Highly-Processed Carbs May Double Risk for Certain Cancers
Long avoided by dieters and health-conscious eaters in general, carbs are rapidly building an even greater negative reputation after a newly-released study suggests that highly-processed carbs might be linked to an increased cancer risk.
Participants in the 20 years-long study—which is considered preliminary until it's published in a peer-reviewed journal—who regularly consumed processed carbohydrates (pizza, burgers, meat sandwiches, and sugar-sweetened beverages) had double the risk of being diagnosed with cancer compared to people who did not eat those types of foods.

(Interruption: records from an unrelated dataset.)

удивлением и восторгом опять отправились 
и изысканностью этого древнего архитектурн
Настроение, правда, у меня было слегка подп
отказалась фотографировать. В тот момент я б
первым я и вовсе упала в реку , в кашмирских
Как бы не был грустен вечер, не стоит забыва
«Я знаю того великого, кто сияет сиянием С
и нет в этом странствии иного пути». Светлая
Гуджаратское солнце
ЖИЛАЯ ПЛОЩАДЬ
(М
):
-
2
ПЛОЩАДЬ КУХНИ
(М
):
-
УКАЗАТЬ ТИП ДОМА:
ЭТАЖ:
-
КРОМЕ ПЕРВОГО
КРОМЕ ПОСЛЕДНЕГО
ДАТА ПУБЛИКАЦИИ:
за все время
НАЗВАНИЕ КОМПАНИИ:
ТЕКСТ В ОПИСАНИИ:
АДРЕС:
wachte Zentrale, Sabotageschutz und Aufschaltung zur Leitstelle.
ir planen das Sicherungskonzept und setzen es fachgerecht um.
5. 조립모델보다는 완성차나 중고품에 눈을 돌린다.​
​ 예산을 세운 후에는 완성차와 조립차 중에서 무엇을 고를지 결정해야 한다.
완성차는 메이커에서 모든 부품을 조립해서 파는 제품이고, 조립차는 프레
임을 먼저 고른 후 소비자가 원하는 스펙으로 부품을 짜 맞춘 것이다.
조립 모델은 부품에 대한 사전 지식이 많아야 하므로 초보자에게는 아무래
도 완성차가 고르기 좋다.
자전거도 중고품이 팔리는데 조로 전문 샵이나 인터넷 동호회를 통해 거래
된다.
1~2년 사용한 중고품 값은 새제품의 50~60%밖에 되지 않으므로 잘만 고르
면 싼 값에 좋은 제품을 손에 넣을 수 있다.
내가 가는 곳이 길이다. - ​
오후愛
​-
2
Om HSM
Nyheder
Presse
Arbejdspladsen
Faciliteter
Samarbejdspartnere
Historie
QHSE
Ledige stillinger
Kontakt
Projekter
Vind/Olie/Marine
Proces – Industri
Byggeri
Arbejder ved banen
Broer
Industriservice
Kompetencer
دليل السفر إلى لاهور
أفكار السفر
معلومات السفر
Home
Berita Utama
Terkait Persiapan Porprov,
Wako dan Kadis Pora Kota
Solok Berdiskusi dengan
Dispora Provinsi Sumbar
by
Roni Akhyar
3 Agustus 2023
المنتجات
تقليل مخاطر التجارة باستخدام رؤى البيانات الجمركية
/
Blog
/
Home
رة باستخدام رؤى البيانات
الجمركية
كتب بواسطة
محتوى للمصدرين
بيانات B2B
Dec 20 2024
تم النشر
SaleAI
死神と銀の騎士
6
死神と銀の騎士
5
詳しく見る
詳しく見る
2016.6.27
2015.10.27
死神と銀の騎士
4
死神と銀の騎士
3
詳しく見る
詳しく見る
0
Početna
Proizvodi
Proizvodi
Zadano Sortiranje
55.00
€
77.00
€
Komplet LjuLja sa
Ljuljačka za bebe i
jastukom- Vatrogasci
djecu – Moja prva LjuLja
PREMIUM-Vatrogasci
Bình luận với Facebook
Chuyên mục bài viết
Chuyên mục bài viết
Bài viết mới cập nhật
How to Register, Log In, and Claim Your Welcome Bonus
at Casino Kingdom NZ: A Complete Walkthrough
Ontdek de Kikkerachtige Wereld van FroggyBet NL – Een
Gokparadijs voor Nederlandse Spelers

This increased risk was especially high with cases of prostate cancer, which is the second leading cause of cancer-related death in American men. In particular, this study found that men who drank sugary beverages (think: soda or fruit juices that often contain added sugar) were three times more likely to develop prostate cancer than men who never drank sugary drinks.
There's good news though. These findings, which were presented at the American Society for Nutrition Scientific Sessions and Annual Meeting, also state that some healthy lower-glycemic carbohydrate options (peas, legumes, and beans) actually reduced the risk of cancer by 32 percent, especially overweight- and obesity-related cancers like breast, prostate, and colorectal. What's more, women who ate legumes, non-starchy vegetables, fruits, and whole grains lowered their risk of breast cancer by 67 percent.

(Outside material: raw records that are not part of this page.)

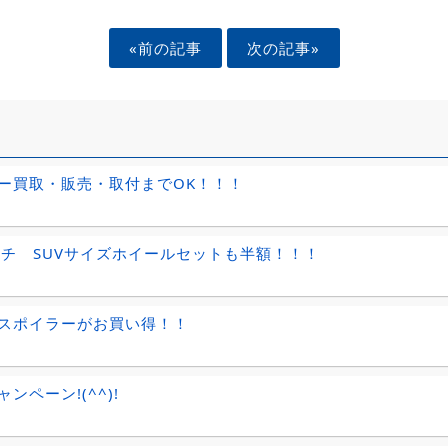
«前の記事
次の記事»
ー買取・販売・取付までOK！！！
ンチ SUVサイズホイールセットも半額！！！
スポイラーがお買い得！！
ンペーン!(^^)!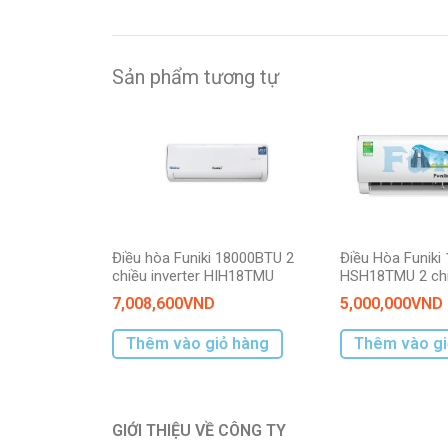
Sản phẩm tương tự
Điều hòa Funiki 18000BTU 2
Điều Hòa Funiki
chiều inverter HIH18TMU
HSH18TMU 2 chi
7,008,600
VND
5,000,000
VND
Thêm vào giỏ hàng
Thêm vào gi
GIỚI THIỆU VỀ CÔNG TY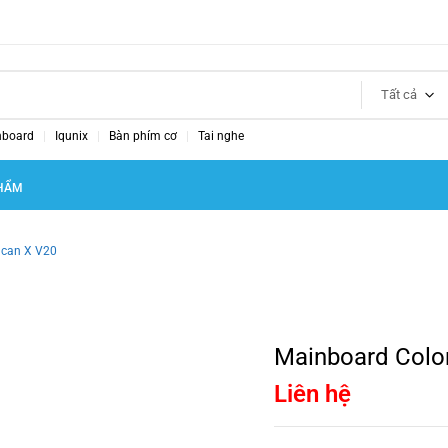
Tất cả
nboard
Iqunix
Bàn phím cơ
Tai nghe
HẨM
lcan X V20
Mainboard Color
Liên hệ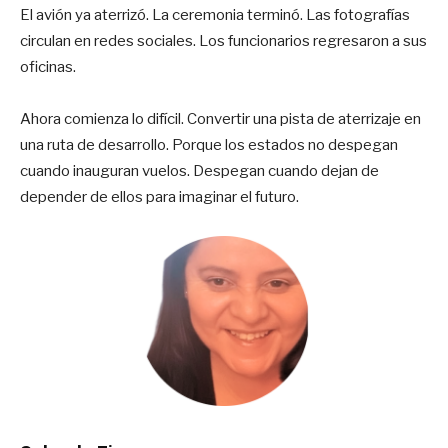
El avión ya aterrizó. La ceremonia terminó. Las fotografías
circulan en redes sociales. Los funcionarios regresaron a sus
oficinas.
Ahora comienza lo difícil. Convertir una pista de aterrizaje en
una ruta de desarrollo. Porque los estados no despegan
cuando inauguran vuelos. Despegan cuando dejan de
depender de ellos para imaginar el futuro.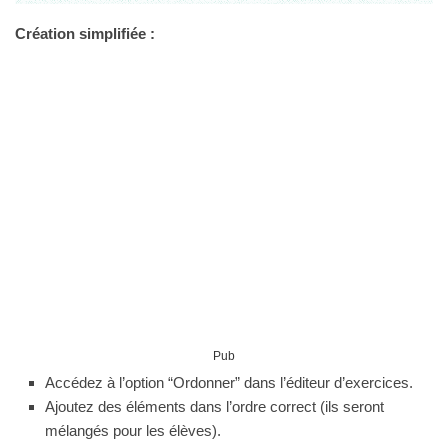
Création simplifiée :
Pub
Accédez à l’option “Ordonner” dans l’éditeur d’exercices.
Ajoutez des éléments dans l’ordre correct (ils seront
mélangés pour les élèves).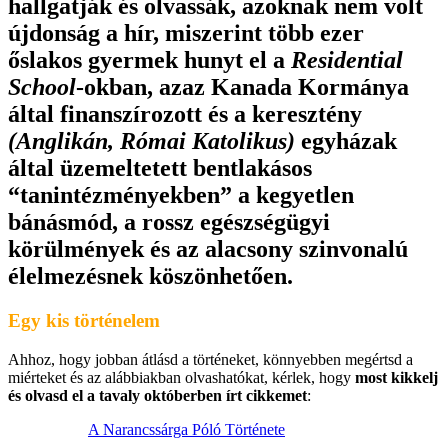
hallgatják és olvassák, azoknak nem volt
újdonság a hír, miszerint több ezer
őslakos gyermek hunyt el a
Residential
School
-okban, azaz Kanada Kormánya
által finanszírozott és a keresztény
(Anglikán, Római Katolikus)
egyházak
által üzemeltetett bentlakásos
“tanintézményekben” a kegyetlen
bánásmód, a rossz egészségügyi
körülmények és az alacsony szinvonalú
élelmezésnek köszönhetően.
Egy kis történelem
Ahhoz, hogy jobban átlásd a történeket, könnyebben megértsd a
miérteket és az alábbiakban olvashatókat, kérlek, hogy
most kikkelj
és olvasd el a tavaly októberben írt cikkemet
:
A Narancssárga Póló Története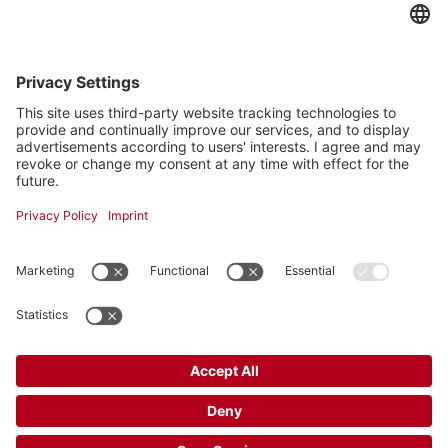
Ich bin mit den Datenschutzbestimmungen
einverstanden *
Angaben mit * sind Pflichtfelder und müssen ausgefüllt werden.
© RESIDA Immobilien GmbH
Kontakt
Impressum
Datenschutz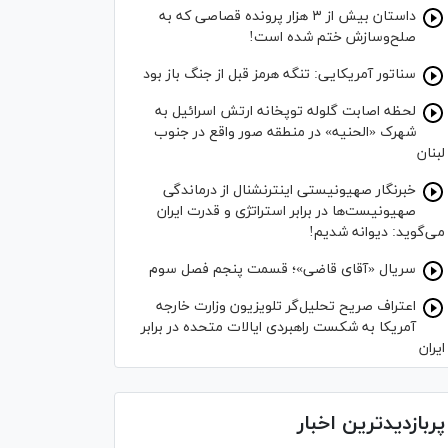
داستان بیش از ۳ هزار پرونده قصاصی که به
صلح‌وسازش ختم شده است!
سناتور آمریکایی: تنگه هرمز قبل از جنگ باز بود
لحظه اصابت گلوله توپخانه ارتش اسرائیل به
شهرک «الحنیه» در منطقه صور واقع در جنوب
لبنان
خبرنگار صهیونیستی اینترنشنال از درماندگی
صهیونیست‌ها در برابر استراتژی و قدرت ایران
می‌گوید: دیوانه شدیم!
سریال «آقای قاضی»؛ قسمت پنجم فصل سوم
اعتراف صریح تحلیل‌گر تلویزیون وزارت خارجه
آمریکا به شکست راهبردی ایالات متحده در برابر
ایران
پربازدیدترین اخبار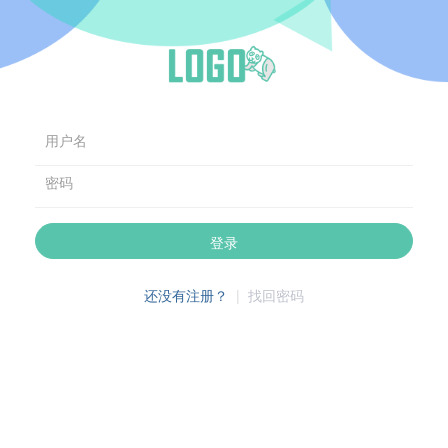
用户名
密码
登录
还没有注册？
|
找回密码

While the study is not without its flaws--the researchers themselves point out that the test group was not racially diverse (study volunteers were 99 percent Caucasian), and these are more associations rather than cause-and-effect--it does seem to line up with previous cancer research findings.
What You Can Do Right Now: Avoiding highly-processed carbs doesn't mean completely changing your diet. Just make simple swaps to healthier carb alternatives. Making smarter carb choices can be as easy as choosing whole-grain bread over white, skipping chip snacking for a high-fiber option like nuts, or even reaching for a nice wine nightcap over beer.